Figure 6: Qualitative results for text-to-video generation, showing improved realism and detail when finetuned on VC-Agent data.
Scalability, Efficiency, and Limitations
VC-Agent achieves high-quality dataset construction with minimal user input and scales efficiently to large datasets (up to 80k samples). The system incurs higher computational cost per video (1.53s) compared to traditional retrieval (0.42s), but this is offset by superior generalization and specificity.
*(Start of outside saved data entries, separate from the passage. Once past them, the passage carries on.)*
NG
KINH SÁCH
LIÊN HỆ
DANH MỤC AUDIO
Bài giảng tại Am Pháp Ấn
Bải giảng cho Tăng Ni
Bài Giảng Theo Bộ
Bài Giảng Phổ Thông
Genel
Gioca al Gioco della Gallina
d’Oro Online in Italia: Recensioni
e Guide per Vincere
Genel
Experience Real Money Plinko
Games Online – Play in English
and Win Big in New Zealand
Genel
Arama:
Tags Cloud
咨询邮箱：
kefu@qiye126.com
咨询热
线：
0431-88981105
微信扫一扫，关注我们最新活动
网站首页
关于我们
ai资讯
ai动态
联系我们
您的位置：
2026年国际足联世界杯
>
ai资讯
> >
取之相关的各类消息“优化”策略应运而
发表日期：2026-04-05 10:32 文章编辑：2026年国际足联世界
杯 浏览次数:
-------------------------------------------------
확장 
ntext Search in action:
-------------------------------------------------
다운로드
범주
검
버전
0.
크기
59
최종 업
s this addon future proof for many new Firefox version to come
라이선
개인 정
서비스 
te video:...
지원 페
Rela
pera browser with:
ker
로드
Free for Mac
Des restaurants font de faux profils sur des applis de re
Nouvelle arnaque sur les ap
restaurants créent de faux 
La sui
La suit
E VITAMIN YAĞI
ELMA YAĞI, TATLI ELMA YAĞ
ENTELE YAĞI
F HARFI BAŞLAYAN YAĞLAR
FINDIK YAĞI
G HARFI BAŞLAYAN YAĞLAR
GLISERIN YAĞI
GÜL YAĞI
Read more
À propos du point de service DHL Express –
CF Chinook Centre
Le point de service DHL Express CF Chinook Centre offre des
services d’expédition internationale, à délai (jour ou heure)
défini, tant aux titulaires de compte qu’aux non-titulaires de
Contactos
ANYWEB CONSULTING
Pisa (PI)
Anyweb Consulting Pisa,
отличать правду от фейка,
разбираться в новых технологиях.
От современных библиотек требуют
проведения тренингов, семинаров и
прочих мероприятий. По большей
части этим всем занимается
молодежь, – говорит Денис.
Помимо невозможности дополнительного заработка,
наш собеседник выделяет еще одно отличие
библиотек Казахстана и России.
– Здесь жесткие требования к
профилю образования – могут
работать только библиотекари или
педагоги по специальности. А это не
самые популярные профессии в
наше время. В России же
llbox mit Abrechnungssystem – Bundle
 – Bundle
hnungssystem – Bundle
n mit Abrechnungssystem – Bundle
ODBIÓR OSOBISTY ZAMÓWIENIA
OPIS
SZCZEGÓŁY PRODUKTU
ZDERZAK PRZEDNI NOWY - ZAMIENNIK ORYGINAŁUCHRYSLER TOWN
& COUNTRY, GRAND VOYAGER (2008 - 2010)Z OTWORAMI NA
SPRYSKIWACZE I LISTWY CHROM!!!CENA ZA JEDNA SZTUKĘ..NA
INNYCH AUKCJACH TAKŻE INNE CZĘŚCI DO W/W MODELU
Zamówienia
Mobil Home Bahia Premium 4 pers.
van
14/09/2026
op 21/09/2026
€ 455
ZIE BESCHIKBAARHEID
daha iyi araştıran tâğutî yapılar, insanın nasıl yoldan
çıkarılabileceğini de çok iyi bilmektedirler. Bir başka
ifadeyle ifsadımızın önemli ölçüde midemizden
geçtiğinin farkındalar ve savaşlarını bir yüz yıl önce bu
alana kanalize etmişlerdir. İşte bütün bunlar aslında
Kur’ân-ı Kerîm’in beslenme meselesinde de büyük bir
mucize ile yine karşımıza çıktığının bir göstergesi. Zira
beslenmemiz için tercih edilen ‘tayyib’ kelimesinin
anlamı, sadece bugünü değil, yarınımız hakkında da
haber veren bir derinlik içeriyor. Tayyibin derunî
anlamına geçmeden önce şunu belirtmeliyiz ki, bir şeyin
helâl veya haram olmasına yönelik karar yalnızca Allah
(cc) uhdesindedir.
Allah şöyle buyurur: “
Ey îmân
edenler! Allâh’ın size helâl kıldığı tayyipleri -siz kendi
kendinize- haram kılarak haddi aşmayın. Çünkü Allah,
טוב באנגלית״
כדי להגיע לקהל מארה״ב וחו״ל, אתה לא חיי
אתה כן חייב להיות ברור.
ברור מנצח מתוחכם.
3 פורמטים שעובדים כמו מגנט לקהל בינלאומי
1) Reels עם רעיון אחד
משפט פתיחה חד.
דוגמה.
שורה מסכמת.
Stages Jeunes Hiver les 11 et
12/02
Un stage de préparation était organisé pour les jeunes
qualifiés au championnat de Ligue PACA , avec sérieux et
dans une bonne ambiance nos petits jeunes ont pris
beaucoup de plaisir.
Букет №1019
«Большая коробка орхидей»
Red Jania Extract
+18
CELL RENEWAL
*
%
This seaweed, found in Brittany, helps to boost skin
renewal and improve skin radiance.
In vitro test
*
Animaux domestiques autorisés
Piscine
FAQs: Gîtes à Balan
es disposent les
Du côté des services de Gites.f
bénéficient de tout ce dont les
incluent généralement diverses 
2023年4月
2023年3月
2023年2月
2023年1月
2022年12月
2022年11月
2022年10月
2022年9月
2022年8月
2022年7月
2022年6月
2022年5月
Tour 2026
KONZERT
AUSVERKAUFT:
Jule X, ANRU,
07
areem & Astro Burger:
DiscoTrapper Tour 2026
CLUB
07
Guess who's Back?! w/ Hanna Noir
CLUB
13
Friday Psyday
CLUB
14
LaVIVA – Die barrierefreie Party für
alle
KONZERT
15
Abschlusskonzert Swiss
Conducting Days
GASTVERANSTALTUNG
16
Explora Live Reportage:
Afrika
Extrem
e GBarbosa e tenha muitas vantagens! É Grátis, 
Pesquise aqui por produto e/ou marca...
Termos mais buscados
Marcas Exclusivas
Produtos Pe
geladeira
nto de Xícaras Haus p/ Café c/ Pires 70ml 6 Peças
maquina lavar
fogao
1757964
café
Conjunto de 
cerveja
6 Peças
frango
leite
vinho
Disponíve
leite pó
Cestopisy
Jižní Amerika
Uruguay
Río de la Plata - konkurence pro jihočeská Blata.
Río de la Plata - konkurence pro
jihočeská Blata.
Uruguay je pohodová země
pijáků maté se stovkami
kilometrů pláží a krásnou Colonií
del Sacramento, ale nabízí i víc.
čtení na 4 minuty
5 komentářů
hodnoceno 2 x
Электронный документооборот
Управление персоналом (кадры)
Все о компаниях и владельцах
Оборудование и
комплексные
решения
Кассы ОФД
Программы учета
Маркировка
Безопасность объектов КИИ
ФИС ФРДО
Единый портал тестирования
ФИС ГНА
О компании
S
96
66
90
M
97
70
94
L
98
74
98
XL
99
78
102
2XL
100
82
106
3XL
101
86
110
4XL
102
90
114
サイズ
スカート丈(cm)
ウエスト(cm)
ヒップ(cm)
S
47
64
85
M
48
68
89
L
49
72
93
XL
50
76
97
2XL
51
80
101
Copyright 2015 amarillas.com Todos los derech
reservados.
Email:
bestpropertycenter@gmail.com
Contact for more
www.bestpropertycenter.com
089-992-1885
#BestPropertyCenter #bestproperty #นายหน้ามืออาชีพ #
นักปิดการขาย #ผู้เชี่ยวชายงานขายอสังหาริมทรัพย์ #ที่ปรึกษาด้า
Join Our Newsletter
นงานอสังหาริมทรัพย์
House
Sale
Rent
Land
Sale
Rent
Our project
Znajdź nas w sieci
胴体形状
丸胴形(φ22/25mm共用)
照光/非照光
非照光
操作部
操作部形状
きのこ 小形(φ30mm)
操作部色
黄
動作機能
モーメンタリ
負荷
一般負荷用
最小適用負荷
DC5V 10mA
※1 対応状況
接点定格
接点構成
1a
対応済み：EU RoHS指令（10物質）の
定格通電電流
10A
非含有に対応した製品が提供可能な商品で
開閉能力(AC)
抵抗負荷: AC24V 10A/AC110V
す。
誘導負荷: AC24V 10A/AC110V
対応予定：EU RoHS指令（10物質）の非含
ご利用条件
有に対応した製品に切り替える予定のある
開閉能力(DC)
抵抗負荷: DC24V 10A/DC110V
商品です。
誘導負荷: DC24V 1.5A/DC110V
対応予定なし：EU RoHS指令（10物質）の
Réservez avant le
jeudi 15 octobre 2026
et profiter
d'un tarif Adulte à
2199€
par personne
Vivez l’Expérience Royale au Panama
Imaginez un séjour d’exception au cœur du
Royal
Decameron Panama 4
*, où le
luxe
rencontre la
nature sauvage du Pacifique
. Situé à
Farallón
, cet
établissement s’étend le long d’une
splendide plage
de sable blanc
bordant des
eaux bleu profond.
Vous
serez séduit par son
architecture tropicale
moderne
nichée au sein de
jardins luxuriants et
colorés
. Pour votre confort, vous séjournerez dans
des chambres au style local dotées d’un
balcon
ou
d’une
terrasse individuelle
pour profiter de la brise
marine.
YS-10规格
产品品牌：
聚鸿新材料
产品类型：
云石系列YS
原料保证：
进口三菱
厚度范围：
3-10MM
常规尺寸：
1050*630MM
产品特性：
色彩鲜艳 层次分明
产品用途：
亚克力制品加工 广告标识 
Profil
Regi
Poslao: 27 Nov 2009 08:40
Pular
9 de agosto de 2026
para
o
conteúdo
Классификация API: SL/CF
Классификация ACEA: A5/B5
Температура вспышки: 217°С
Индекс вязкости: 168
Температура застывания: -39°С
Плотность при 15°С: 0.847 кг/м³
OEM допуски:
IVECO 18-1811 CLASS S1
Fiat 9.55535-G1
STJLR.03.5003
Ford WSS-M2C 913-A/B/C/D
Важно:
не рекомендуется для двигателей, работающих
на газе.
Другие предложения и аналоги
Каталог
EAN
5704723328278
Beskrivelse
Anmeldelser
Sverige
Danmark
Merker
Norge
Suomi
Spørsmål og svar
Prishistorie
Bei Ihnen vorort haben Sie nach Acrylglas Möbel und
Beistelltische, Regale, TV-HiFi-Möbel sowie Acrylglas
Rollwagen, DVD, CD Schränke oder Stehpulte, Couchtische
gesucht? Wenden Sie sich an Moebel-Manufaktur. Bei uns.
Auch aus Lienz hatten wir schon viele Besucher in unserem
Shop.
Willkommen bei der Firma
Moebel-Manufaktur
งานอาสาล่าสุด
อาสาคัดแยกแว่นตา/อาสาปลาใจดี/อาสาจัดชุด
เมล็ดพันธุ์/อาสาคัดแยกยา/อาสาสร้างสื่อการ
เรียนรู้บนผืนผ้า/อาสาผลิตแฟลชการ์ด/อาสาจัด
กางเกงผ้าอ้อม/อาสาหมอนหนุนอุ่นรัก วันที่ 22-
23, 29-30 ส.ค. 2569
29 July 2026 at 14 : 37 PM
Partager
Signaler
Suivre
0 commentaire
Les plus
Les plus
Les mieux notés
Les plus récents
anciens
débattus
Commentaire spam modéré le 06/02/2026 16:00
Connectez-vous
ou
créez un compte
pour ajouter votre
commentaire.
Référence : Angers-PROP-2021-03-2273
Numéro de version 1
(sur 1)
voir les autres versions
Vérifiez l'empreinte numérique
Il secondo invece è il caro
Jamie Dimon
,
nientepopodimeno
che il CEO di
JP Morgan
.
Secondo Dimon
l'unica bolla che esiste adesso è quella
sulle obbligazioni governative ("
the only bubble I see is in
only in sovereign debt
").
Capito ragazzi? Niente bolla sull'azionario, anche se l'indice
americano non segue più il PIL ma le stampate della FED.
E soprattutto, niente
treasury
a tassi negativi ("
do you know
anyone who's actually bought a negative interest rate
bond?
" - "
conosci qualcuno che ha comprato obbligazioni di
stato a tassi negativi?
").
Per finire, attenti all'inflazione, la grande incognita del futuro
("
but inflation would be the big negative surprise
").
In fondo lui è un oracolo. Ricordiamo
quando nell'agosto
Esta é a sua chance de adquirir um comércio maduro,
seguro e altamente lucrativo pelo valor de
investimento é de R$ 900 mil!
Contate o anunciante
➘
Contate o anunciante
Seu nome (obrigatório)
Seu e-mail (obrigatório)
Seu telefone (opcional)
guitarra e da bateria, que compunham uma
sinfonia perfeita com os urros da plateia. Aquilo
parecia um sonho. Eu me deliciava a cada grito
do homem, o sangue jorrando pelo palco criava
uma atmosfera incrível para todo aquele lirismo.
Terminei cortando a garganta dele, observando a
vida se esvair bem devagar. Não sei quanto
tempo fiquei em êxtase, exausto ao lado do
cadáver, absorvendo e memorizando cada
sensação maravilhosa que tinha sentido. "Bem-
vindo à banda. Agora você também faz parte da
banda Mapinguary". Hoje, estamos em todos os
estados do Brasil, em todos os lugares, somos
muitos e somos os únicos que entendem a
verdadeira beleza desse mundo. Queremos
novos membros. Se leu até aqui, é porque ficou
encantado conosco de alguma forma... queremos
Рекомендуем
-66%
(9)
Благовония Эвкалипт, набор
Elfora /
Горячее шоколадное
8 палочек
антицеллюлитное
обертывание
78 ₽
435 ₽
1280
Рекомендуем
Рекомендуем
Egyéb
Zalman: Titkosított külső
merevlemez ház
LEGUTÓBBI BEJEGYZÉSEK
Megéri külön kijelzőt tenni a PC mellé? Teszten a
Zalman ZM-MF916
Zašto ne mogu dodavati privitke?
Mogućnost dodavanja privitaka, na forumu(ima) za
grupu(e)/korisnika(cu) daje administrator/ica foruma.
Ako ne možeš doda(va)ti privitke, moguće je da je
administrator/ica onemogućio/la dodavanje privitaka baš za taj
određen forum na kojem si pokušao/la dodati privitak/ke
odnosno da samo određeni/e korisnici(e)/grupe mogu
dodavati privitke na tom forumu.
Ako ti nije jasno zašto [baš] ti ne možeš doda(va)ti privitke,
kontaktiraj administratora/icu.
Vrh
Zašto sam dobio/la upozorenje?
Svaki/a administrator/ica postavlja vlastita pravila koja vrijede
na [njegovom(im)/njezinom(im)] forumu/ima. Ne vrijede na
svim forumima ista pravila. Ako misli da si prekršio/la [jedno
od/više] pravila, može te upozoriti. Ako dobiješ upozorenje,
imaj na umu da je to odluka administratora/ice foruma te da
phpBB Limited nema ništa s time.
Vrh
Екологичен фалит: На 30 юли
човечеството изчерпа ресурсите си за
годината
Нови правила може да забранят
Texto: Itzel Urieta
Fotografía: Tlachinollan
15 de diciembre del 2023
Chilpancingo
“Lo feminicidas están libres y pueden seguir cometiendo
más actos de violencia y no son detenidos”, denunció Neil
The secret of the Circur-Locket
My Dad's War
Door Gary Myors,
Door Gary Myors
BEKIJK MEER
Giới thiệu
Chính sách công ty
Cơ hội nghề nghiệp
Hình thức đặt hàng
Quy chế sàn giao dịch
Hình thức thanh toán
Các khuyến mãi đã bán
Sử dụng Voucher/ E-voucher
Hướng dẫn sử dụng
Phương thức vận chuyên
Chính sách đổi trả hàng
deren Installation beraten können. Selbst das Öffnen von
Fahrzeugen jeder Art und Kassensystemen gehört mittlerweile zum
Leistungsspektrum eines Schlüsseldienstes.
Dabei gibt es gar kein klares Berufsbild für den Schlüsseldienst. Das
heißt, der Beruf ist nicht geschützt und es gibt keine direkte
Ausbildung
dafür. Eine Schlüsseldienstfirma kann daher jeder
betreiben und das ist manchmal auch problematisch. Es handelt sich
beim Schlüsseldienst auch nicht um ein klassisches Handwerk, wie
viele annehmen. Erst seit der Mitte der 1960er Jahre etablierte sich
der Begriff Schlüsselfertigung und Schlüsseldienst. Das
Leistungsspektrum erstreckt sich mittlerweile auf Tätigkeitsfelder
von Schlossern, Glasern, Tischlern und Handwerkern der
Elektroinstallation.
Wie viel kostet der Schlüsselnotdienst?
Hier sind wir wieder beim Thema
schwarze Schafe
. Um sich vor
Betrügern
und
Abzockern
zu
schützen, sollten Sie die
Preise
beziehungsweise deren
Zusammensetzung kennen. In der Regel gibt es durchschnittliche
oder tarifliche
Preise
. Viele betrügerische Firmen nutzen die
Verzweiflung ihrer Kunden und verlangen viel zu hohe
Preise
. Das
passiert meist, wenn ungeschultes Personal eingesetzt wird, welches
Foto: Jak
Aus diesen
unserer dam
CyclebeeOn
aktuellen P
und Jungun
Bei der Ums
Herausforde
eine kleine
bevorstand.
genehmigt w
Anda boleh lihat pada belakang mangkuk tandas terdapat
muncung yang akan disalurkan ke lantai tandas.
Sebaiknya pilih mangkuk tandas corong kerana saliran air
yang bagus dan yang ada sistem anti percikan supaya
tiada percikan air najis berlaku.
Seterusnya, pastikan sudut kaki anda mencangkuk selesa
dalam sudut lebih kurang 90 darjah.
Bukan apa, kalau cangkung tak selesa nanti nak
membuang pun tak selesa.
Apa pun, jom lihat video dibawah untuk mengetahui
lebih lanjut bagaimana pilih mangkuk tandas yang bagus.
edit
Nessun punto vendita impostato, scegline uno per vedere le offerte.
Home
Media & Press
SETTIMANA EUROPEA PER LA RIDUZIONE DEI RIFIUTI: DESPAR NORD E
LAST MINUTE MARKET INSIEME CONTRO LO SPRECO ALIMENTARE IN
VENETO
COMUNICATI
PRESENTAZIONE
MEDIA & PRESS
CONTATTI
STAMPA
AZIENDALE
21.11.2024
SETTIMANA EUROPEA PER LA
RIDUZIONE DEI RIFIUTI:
Limitations include reduced performance on highly complex or ambiguous requirements (e.g., multi-view shots, transient object movements), which are primarily constrained by current MLLM capabilities.
Figure 8: Failure cases observed during user studies, highlighting challenges in distinguishing highly realistic virtual scenes and transient object movements.
Implications and Future Directions
VC-Agent demonstrates that interactive, MLLM-driven agents can dramatically accelerate the construction of customized video datasets, enabling rapid adaptation to specialized domains and tasks. The dual-policy filtering mechanism and iterative user feedback loop are effective for capturing nuanced requirements. Future work may focus on improving MLLM grounding for complex attributes, optimizing computational efficiency, and extending the framework to additional modalities and annotation types.
Conclusion
VC-Agent establishes a robust paradigm for interactive, scalable, and high-quality video dataset collection. By integrating multimodal reasoning, iterative policy refinement, and user-centric design, it enables efficient construction of domain-specific datasets that directly benefit downstream model performance. The framework’s extensibility and empirical results suggest broad applicability across video-centric AI research and industry applications.